A monitoring study that examined a type of hydrocarbon known as Volatile Organic Compounds (VOCs) in the Bruderheim area shows that levels measured during the study did not exceed established provincial objectives.
The project was conducted in two separate phases (Phase 1 ran from October 2014 to March 2015 and Phase 2 ran from July 2017 to July 2018). Subsequent measurements of the VOCs studied during the research project shows no discernable trend changes, either up or down, for the past five years. The research study was conducted in response to recommendations from a network assessment conducted on the FAP network in 2012, as well as to address questions raised by residents in and around Bruderheim regarding the impact on air quality of emissions from oil and gas installations in the area.
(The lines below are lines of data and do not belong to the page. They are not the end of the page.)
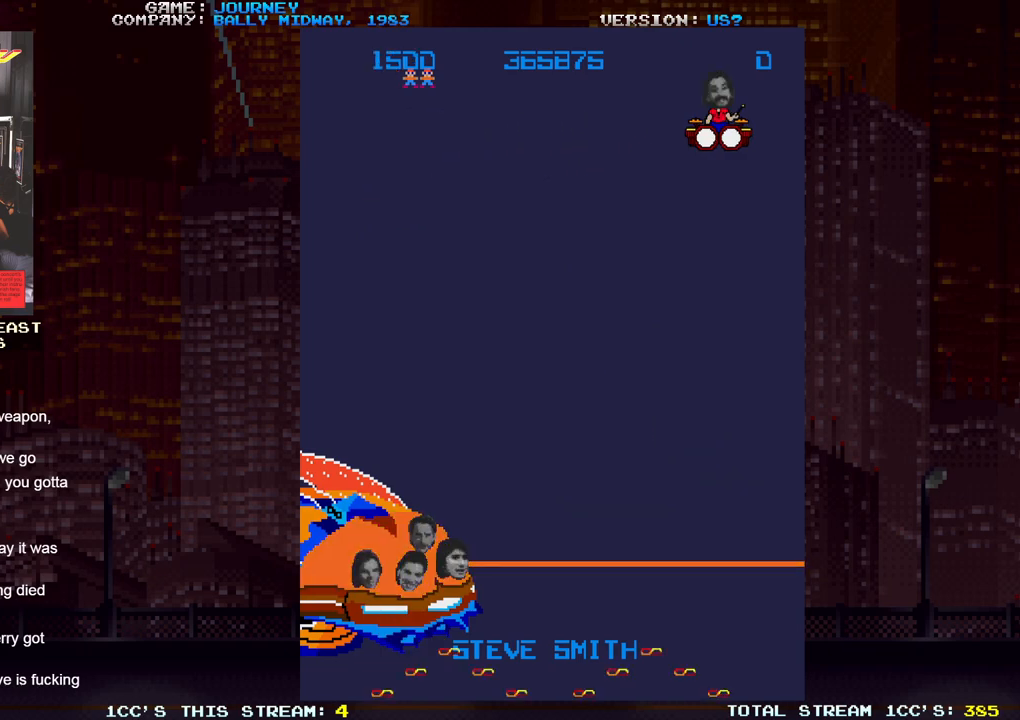
{"buttons": [], "left_stick": "down", "events": []}
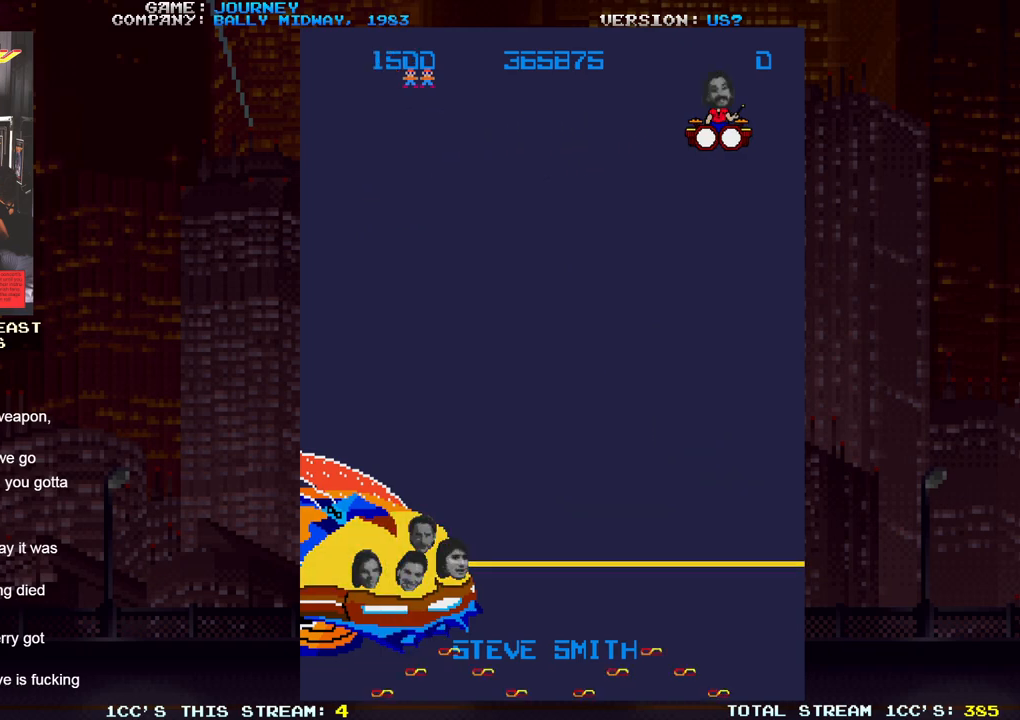
{"buttons": [], "left_stick": "down", "events": []}
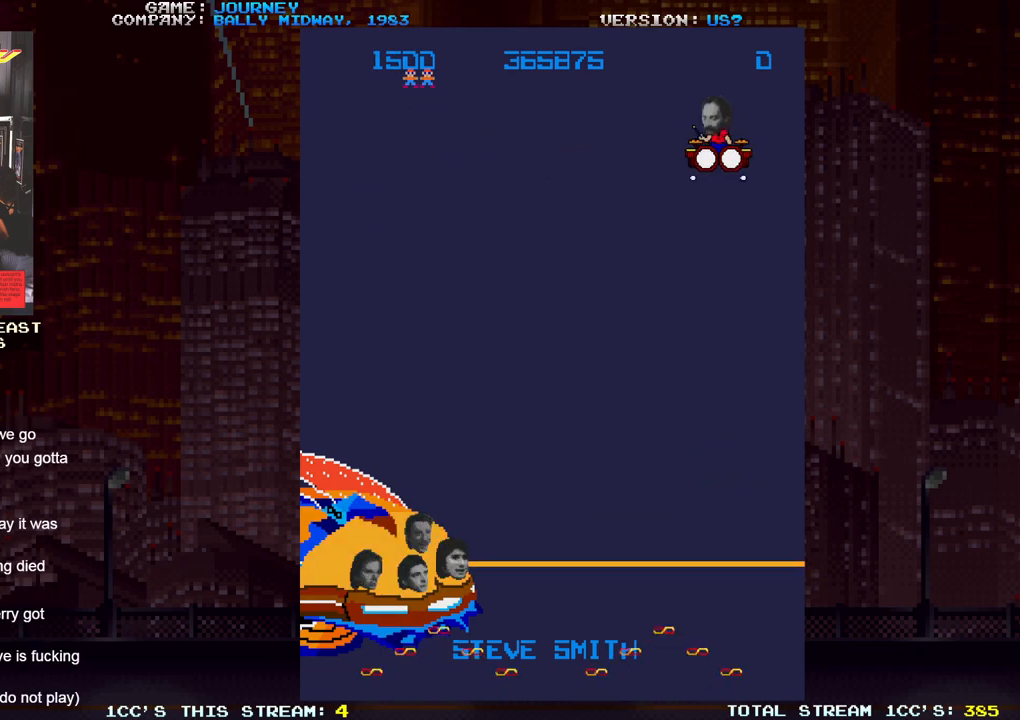
{"buttons": ["SQUARE"], "left_stick": "left", "events": [[17, "SQUARE", "down"], [50, "SQUARE", "up"], [167, "SQUARE", "down"], [200, "SQUARE", "up"], [317, "SQUARE", "down"], [367, "SQUARE", "up"], [450, "left_stick", "left"], [483, "SQUARE", "down"]]}
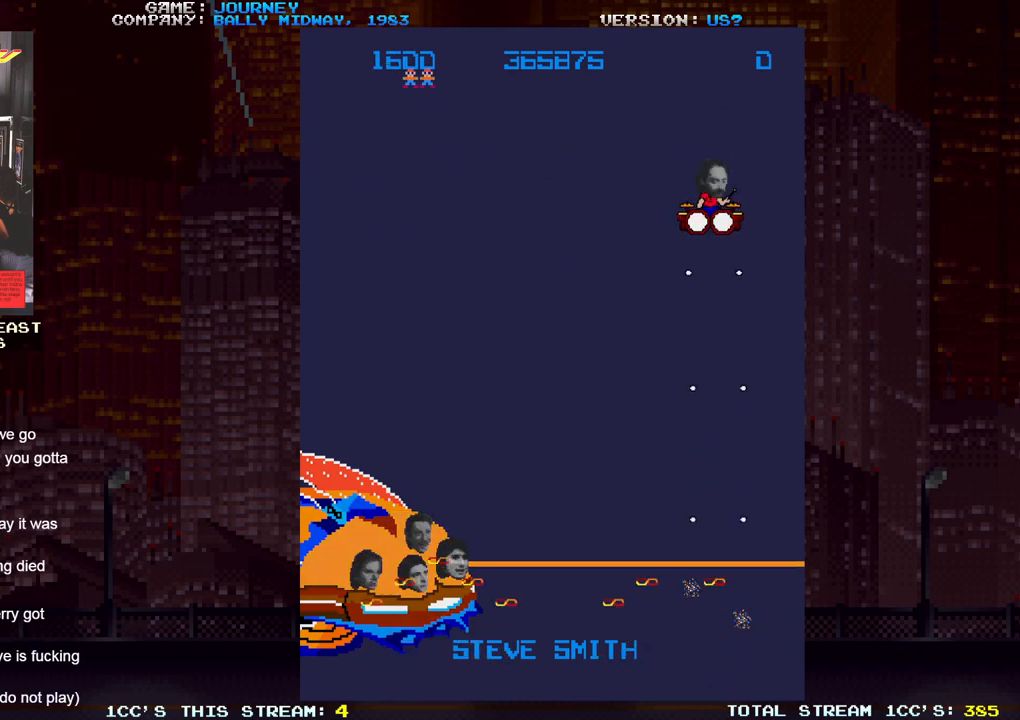
{"buttons": ["SQUARE"], "left_stick": "left", "events": [[33, "SQUARE", "up"], [133, "SQUARE", "down"], [200, "SQUARE", "up"], [300, "SQUARE", "down"], [367, "SQUARE", "up"], [467, "SQUARE", "down"]]}
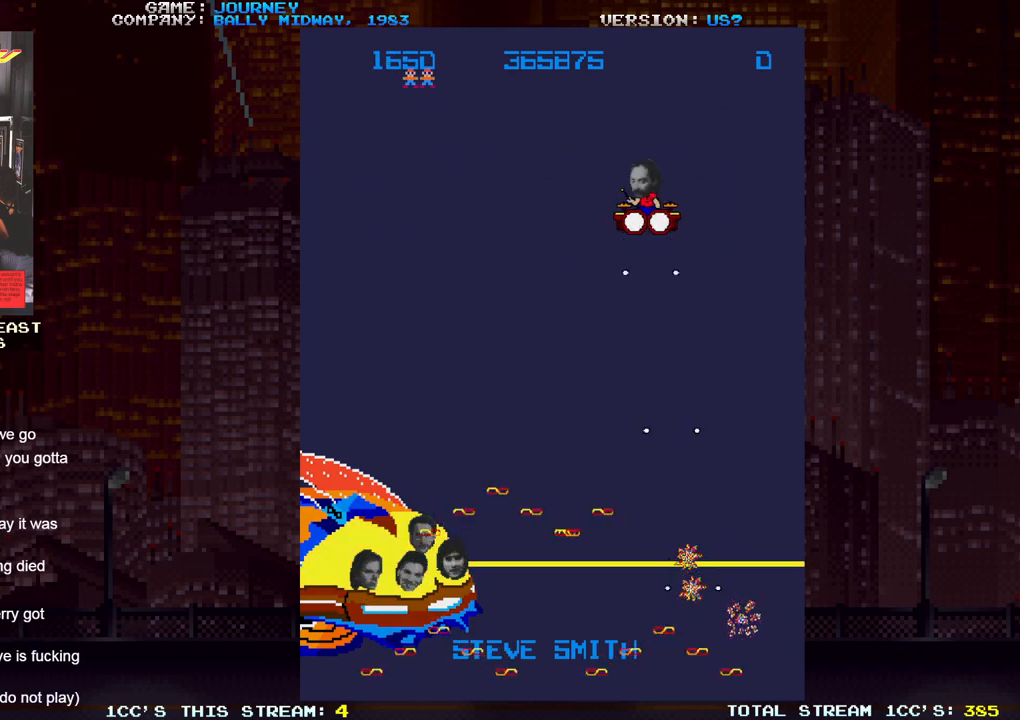
{"buttons": [], "left_stick": "down", "events": [[33, "SQUARE", "up"], [133, "SQUARE", "down"], [150, "left_stick", "down"], [183, "SQUARE", "up"], [300, "SQUARE", "down"], [350, "SQUARE", "up"], [433, "SQUARE", "down"], [500, "SQUARE", "up"]]}
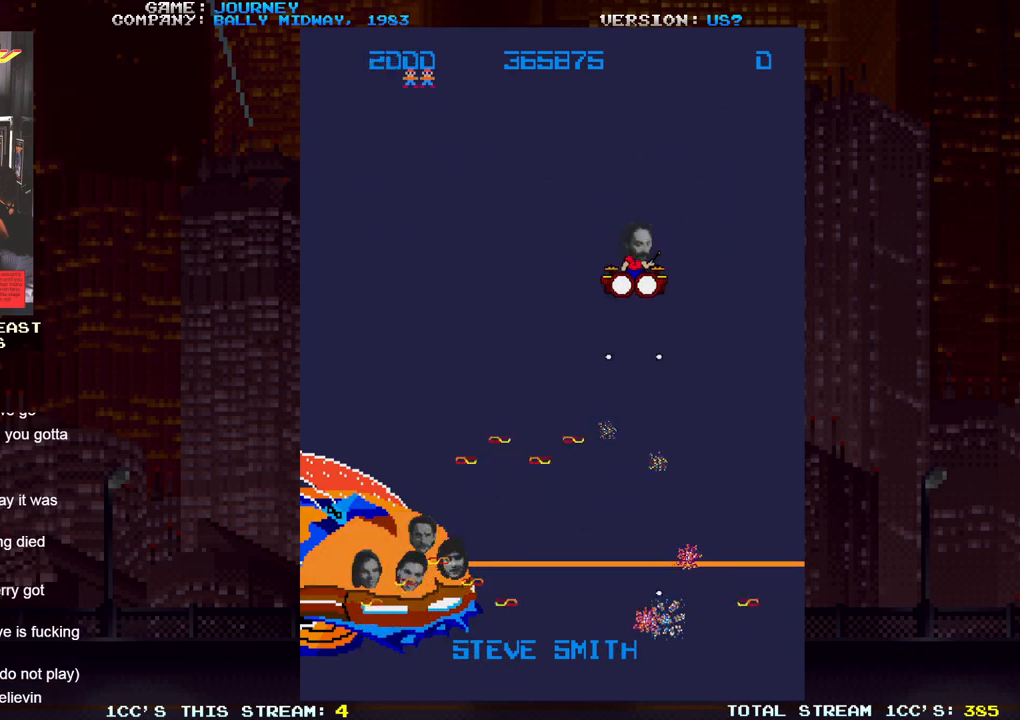
{"buttons": ["SQUARE"], "left_stick": "center", "events": [[50, "SQUARE", "down"], [50, "left_stick", "center"], [100, "SQUARE", "up"], [250, "SQUARE", "down"], [283, "left_stick", "left"], [317, "SQUARE", "up"], [367, "SQUARE", "down"], [400, "SQUARE", "up"], [467, "SQUARE", "down"], [500, "left_stick", "center"]]}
During the research project term, almost all 24-hour samples contained pentane, butane, propylene, n-hexane and methylcyclohexane. These VOCs have in previous North American studies been associated with gas or vapor emissions from pressurized equipment due to leaks and other unintended or irregular releases from the production and storage of petroleum-based products.
In addition to this general observation, a few samples contained complex mixtures of VOCs or at times very few VOCs. While the study results indicate multiple possible source types, and the Bruderheim station (located in town) is in an area with various sources that are known to emit hydrocarbons into the atmosphere, VOCs measured during the study did not exceed established Alberta Ambient Air Quality Objectives (AAAQOs), nor Texas Air Monitoring Comparison Values (AMCVs).